## Transcribed page contents:
□ □ □ □ □

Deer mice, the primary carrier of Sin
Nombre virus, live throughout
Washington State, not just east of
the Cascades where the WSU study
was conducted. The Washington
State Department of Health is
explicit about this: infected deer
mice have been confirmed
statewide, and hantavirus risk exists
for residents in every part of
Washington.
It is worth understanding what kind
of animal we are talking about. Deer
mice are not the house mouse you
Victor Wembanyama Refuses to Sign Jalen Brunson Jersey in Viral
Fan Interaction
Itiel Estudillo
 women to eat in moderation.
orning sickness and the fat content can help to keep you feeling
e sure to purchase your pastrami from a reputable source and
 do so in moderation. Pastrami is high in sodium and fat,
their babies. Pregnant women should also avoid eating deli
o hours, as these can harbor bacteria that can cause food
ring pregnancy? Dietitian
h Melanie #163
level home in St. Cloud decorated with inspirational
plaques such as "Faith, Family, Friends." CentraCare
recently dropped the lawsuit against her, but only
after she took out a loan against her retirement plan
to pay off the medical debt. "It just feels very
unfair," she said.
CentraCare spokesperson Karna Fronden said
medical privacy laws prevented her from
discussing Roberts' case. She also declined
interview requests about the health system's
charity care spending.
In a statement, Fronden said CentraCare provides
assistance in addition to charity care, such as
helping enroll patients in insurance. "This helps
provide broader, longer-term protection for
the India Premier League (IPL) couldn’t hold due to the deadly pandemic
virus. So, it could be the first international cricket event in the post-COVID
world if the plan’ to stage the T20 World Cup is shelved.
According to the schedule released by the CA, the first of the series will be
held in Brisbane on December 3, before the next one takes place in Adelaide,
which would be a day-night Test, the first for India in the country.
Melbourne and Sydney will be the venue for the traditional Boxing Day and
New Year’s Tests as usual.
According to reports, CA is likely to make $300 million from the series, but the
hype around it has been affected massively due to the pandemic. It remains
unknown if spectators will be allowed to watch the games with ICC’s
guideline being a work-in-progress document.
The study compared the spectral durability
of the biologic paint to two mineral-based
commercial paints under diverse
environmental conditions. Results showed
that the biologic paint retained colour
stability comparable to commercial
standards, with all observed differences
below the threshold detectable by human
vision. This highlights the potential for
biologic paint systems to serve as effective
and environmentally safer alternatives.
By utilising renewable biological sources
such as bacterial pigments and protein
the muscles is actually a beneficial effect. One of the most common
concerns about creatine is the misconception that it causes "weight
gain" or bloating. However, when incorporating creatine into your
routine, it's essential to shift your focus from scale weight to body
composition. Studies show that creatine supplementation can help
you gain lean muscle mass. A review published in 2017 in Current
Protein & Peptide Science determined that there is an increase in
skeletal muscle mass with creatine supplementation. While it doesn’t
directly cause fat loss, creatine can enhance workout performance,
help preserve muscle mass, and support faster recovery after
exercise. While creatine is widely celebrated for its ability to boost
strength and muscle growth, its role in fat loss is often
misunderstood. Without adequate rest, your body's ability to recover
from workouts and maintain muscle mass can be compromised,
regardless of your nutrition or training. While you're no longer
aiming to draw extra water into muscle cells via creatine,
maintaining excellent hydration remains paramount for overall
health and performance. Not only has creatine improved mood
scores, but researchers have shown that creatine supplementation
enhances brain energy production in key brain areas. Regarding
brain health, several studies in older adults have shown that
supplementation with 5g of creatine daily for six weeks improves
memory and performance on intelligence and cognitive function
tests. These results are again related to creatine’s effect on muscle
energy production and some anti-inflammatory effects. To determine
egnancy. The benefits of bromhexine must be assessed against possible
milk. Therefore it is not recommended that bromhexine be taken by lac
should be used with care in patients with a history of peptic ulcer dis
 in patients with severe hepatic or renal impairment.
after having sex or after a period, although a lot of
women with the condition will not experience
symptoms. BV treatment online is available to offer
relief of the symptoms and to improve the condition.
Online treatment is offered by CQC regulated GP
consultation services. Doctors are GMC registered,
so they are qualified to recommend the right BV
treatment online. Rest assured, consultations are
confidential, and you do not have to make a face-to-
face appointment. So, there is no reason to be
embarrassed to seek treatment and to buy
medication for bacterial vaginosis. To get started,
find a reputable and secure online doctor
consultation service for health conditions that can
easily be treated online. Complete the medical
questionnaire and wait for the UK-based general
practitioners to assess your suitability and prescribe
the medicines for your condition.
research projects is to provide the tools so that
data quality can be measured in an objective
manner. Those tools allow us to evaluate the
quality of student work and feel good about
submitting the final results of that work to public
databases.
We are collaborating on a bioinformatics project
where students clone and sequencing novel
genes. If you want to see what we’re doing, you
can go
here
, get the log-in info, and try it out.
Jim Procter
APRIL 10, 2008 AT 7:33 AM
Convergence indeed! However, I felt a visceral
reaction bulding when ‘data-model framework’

□ □ □ □ □

## WHAT NEEDS TO BE DONE:
Lines containing the word "also": copy every one of them from the records above.

## ANSWER:
their babies. Pregnant women should also avoid eating deli
discussing Roberts' case. She also declined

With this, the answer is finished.